Last autumn UZ Leuven was the first to perform a heart transplant in Belgium with the help of a new preservation technique. Thanks to this technique a donor heart can be preserved for almost five times as long, which results in a lower post-operative mortality rate. The procedure is part of an international trial, led by UZ Leuven. The technique is an important evolution in donor heart preservation.
Until now cold preservation on ice has been the standard technique to preserve donor hearts. A large international trial, led by UZ Leuven, is now studying whether the heart can also be preserved with the help of a machine and an especially developed cold solution.
The new technique boosts the chances of a successful transplant. “When the donor heart is preserved on ice, the chance of serious heart failure increases as soon as the heart is preserved outside the body for more than three hours. With the perfusion machine we can maintain a constant, ideal temperature as well as administer extra nutrients. Like this, the heart can be preserved for up to 24 hours and continues to function well afterwards”, says professor Filip Rega, staff cardiac surgeon at UZ Leuven, who performed the operation.

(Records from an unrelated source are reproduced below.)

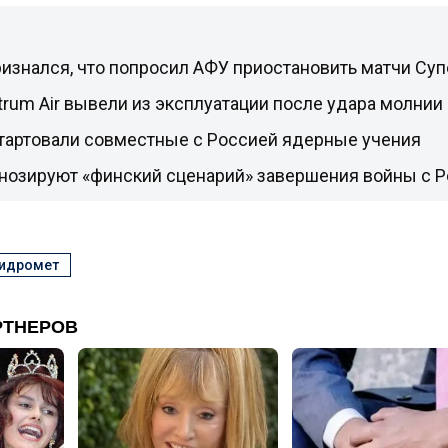
изнался, что попросил АФУ приостановить матчи Су
rum Air вывели из эксплуатации после удара молнии
стартовали совместные с Россией ядерные учения
гнозируют «финский сценарий» завершения войны с 
гидромет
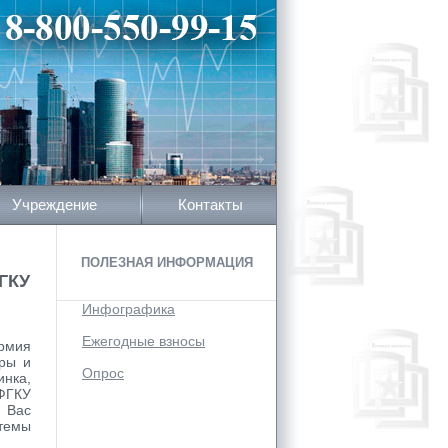
Учреждение
Контакты
ПОЛЕЗНАЯ ИНФОРМАЦИЯ
ГКУ
Инфографика
Ежегодные взносы
рмия
уры и
Опрос
инка,
 ФГКУ
 Вас
темы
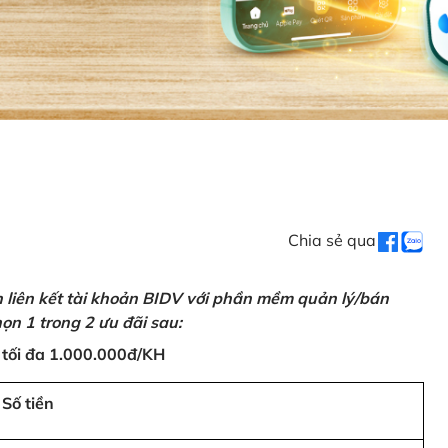
Chia sẻ qua
n liên kết tài khoản BIDV với phần mềm quản lý/bán
ọn 1 trong 2 ưu đãi sau:
 tối đa 1.000.000đ/KH
Số tiền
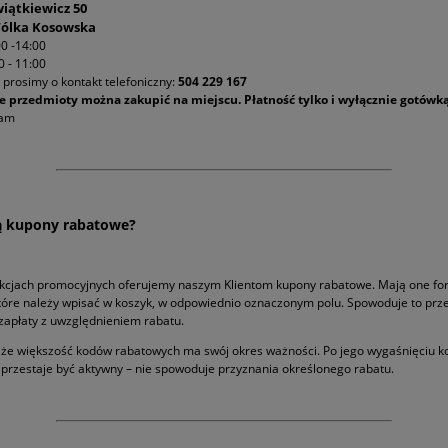
wiątkiewicz 50
Wólka Kosowska
00 -14:00
 - 11:00
 prosimy o kontakt telefoniczny:
504 229 167
e przedmioty można zakupić na miejscu. Płatność tylko i wyłącznie gotówką
iam
ą kupony rabatowe?
akcjach promocyjnych oferujemy naszym Klientom kupony rabatowe. Mają one f
óre należy wpisać w koszyk, w odpowiednio oznaczonym polu. Spowoduje to prze
zapłaty z uwzględnieniem rabatu.
 że większość kodów rabatowych ma swój okres ważności. Po jego wygaśnięciu k
przestaje być aktywny – nie spowoduje przyznania określonego rabatu.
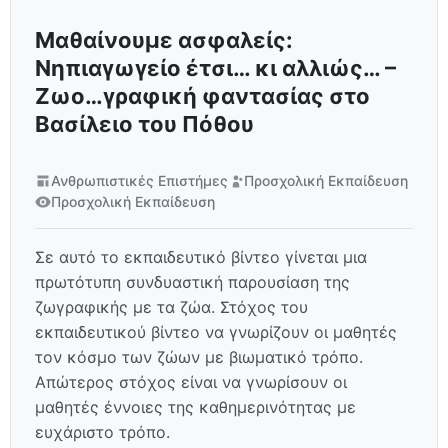
Μαθαίνουμε ασφαλείς:
Νηπιαγωγείο έτσι… κι αλλιώς… –
Ζωο…γραφική φαντασίας στο
Βασίλειο του Πόθου
Ανθρωπιστικές Επιστήμες
Προσχολική Εκπαίδευση
Προσχολική Εκπαίδευση
Σε αυτό το εκπαιδευτικό βίντεο γίνεται μια
πρωτότυπη συνδυαστική παρουσίαση της
ζωγραφικής με τα ζώα. Στόχος του
εκπαιδευτικού βίντεο να γνωρίζουν οι μαθητές
τον κόσμο των ζώων με βιωματικό τρόπο.
Απώτερος στόχος είναι να γνωρίσουν οι
μαθητές έννοιες της καθημερινότητας με
ευχάριστο τρόπο.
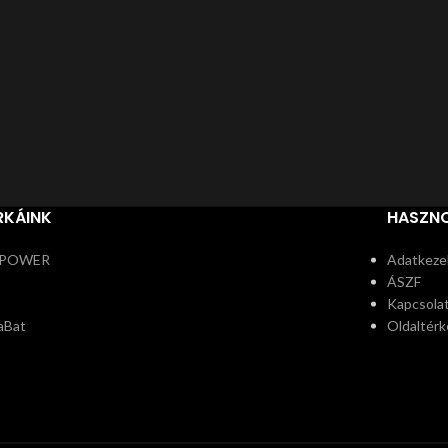
RKÁINK
HASZNO
POWER
Adatkezel
ÁSZF
Kapcsola
aBat
Oldaltérk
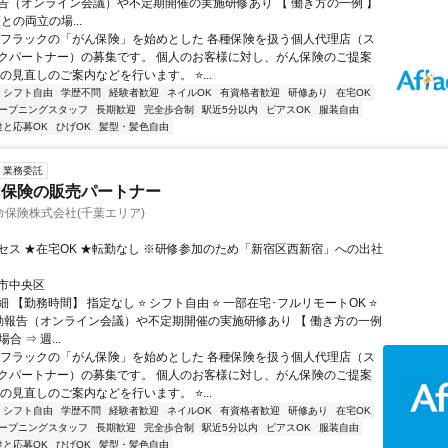
告（オンライン会議）や不定期開催の実施研修あり 【 働き方の一例 】
護との両立の場...
アフラックの「がん保険」を始めとした 各種保険を扱う個人代理店（ス
クパートナー）の募集です。 個人のお客様に対し、がん保険のご提案
の見直しのご案内などを行います。 ⭐...
シフト自由
学歴不問
経験者歓迎
ネイルOK
有資格者歓迎
研修あり
在宅OK
ープニングスタッフ
長期歓迎
完全歩合制
駅近5分以内
ピアスOK
服装自由
達と応募OK
ひげOK
髪型・髪色自由
業務委託
ク保険の販売パートナー
保険株式会社(千葉エリア)
セス ★在宅OK ★転勤なし ※研修参加のため「新宿区西新宿」への出社
市中央区
 【勤務時間】 指定なし ⭐ シフト自由 ⭐ 一部在宅･フルリモートOK ⭐
動報告（オンライン会議）や不定期開催の実施研修あり 【 働き方の一例
合 ⇒ 週...
アフラックの「がん保険」を始めとした 各種保険を扱う個人代理店（ス
クパートナー）の募集です。 個人のお客様に対し、がん保険のご提案
の見直しのご案内などを行います。 ⭐...
シフト自由
学歴不問
経験者歓迎
ネイルOK
有資格者歓迎
研修あり
在宅OK
ープニングスタッフ
長期歓迎
完全歩合制
駅近5分以内
ピアスOK
服装自由
達と応募OK
ひげOK
髪型・髪色自由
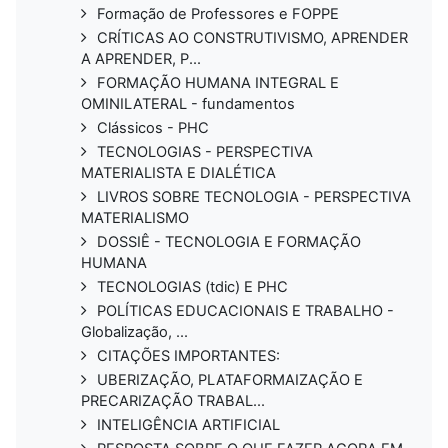
Formação de Professores e FOPPE
CRÍTICAS AO CONSTRUTIVISMO, APRENDER
A APRENDER, P...
FORMAÇÃO HUMANA INTEGRAL E
OMINILATERAL - fundamentos
Clássicos - PHC
TECNOLOGIAS - PERSPECTIVA
MATERIALISTA E DIALÉTICA
LIVROS SOBRE TECNOLOGIA - PERSPECTIVA
MATERIALISMO
DOSSIÊ - TECNOLOGIA E FORMAÇÃO
HUMANA
TECNOLOGIAS (tdic) E PHC
POLÍTICAS EDUCACIONAIS E TRABALHO -
Globalização, ...
CITAÇÕES IMPORTANTES:
UBERIZAÇÃO, PLATAFORMAIZAÇÃO E
PRECARIZAÇÃO TRABAL...
INTELIGÊNCIA ARTIFICIAL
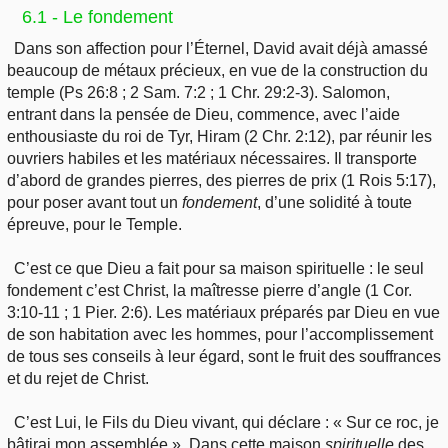
6.1 - Le fondement
Dans son affection pour l’Éternel, David avait déjà amassé
beaucoup de métaux précieux, en vue de la construction du
temple (Ps 26:8 ; 2 Sam. 7:2 ; 1 Chr. 29:2-3). Salomon,
entrant dans la pensée de Dieu, commence, avec l’aide
enthousiaste du roi de Tyr, Hiram (2 Chr. 2:12), par réunir les
ouvriers habiles et les matériaux nécessaires. Il transporte
d’abord de grandes pierres, des pierres de prix (1 Rois 5:17),
pour poser avant tout un
fondement
, d’une solidité à toute
épreuve, pour le Temple.
C’est ce que Dieu a fait pour sa maison spirituelle : le seul
fondement c’est Christ, la maîtresse pierre d’angle (1 Cor.
3:10-11 ; 1 Pier. 2:6). Les matériaux préparés par Dieu en vue
de son habitation avec les hommes, pour l’accomplissement
de tous ses conseils à leur égard, sont le fruit des souffrances
et du rejet de Christ.
C’est Lui, le Fils du Dieu vivant, qui déclare : « Sur ce roc, je
bâtirai mon assemblée ». Dans cette maison
spirituelle
des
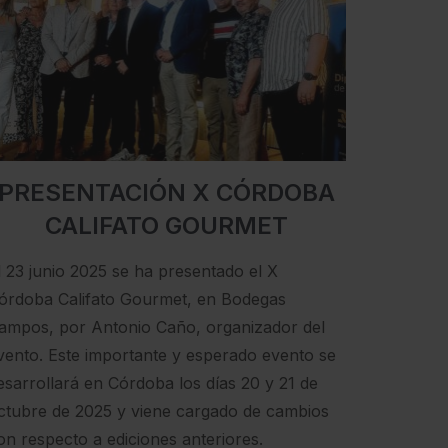
PRESENTACIÓN X CÓRDOBA
CALIFATO GOURMET
l 23 junio 2025 se ha presentado el X
órdoba Califato Gourmet, en Bodegas
ampos​, por Antonio Caño, organizador del
vento. Este importante y esperado evento se
esarrollará en Córdoba los días 20 y 21 de
ctubre de 2025 y viene cargado de cambios
on respecto a ediciones anteriores.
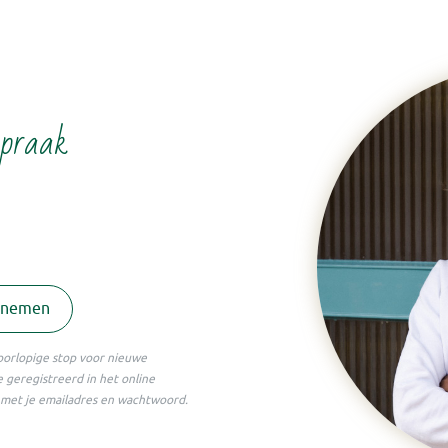
spraak
pnemen
voorlopige stop voor nieuwe
je geregistreerd in het online
n met je emailadres en wachtwoord.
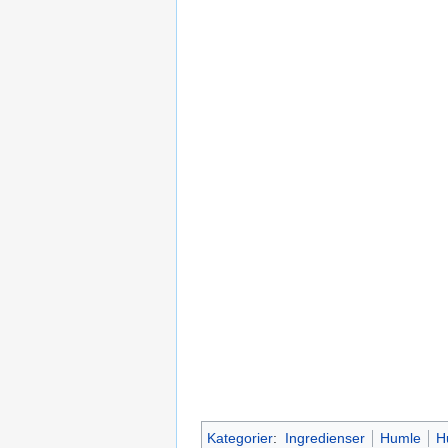
Kategorier
:
Ingredienser
Humle
H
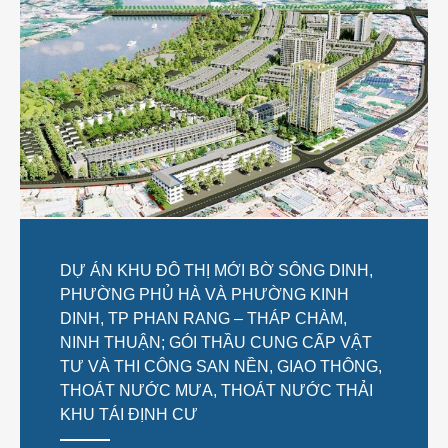
HỢP TÁC
THƯ VIỆN ẢNH
TUYỂN DỤNG
LIÊN HỆ
DỰ ÁN KHU ĐÔ THỊ MỚI BỜ SÔNG DINH,
PHƯỜNG PHỦ HÀ VÀ PHƯỜNG KINH
DINH, TP PHAN RANG – THÁP CHÀM,
NINH THUẬN; GÓI THẦU CUNG CẤP VẬT
TƯ VÀ THI CÔNG SAN NỀN, GIAO THÔNG,
THOÁT NƯỚC MƯA, THOÁT NƯỚC THẢI
KHU TÁI ĐỊNH CƯ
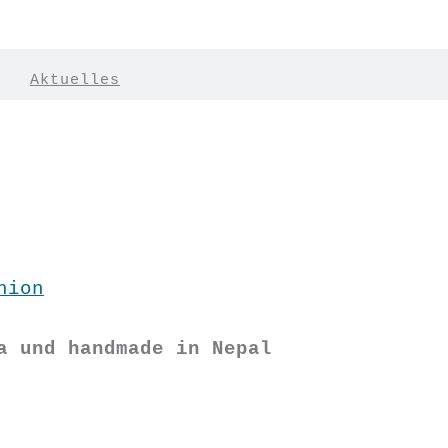
|
Aktuelles
hion
a und handmade in Nepal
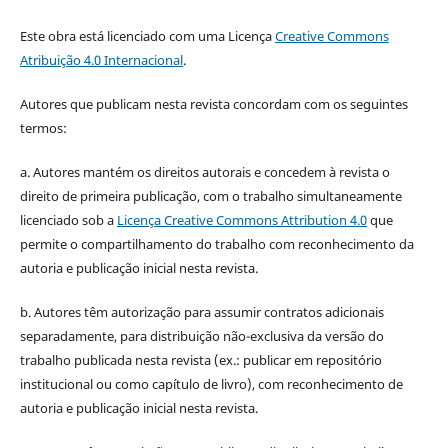
Este obra está licenciado com uma Licença
Creative Commons
Atribuição 4.0 Internacional
.
Autores que publicam nesta revista concordam com os seguintes
termos:
a. Autores mantém os direitos autorais e concedem à revista o
direito de primeira publicação, com o trabalho simultaneamente
licenciado sob a
Licença Creative Commons Attribution 4.0
que
permite o compartilhamento do trabalho com reconhecimento da
autoria e publicação inicial nesta revista.
b. Autores têm autorização para assumir contratos adicionais
separadamente, para distribuição não-exclusiva da versão do
trabalho publicada nesta revista (ex.: publicar em repositório
institucional ou como capítulo de livro), com reconhecimento de
autoria e publicação inicial nesta revista.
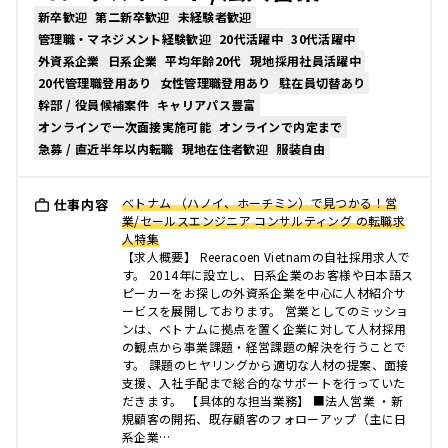
新卒歓迎
第二新卒歓迎
未経験者歓迎
管理職・マネジメント経験歓迎
20代活躍中
30代活躍中
外資系企業
日系企業
平均年齢20代
現地採用社員活躍中
20代管理職登用あり
女性管理職登用あり
駐在員切替あり
幹部 / 役員候補案件
キャリアパス豊富
オンラインで一次面接実施可能
オンラインで内定まで
急募 / 直近半年以内転職
現地在住者歓迎
服装自由
ベトナム （ハノイ、ホーチミン）で見つかる！営
仕事内容
業/セールスエンジニア コンサルティング の転職求
人特集
【求人概要】 Reeracoen Vietnamの自社採用求人で
す。 2014年に設立し、日系企業のお客様や日本語ス
ピーカーをお探しの外資系企業を中心に人材紹介サ
ービスを展開しております。 営業としてのミッショ
ンは、ベトナムに拠点を置く企業に対して人材採用
の観点から事業課題・経営課題の解決を行うことで
す。 課題のヒヤリングから適切な人材の提案、面接
支援、入社手配まで総合的なサポートを行っていた
だきます。 【具体的な担当業務】 ■法人営業 ・新
規顧客の開拓、既存顧客のフォローアップ（主に日
系企業…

Other organs, such as kidneys, are being stored in this manner with good results for some time already. “Cardiomyocytes are complex cells. They are lot more sensitive to oxygen deficiency than liver, kidney or lung cells. The fact it takes so long before we can introduce new techniques, is mainly due to the nature of the cells.
Nowadays, transplant surgeons are faced with a number of problems. On the one hand, there is a big shortage of donor organs. On the other, there is a great need for a way to preserve donor hearts for longer. “Today we are transplanting patients with much more complex disorders than we used to. Often they will already have undergone multiple open heart surgeries before their transplant. This makes transplanting more difficult and the donor heart will have to be preserved outside the body for longer. This trial offers a solution for this problem”, according to professor Van Cleemput, staff cardiologist at UZ Leuven and medically responsible for the trial.
This international trial is conducted in eight large transplant centres, including centres in Paris, Berlin, Munich and Madrid. The new storage technique was developed by professor Stig Steen (Lund University).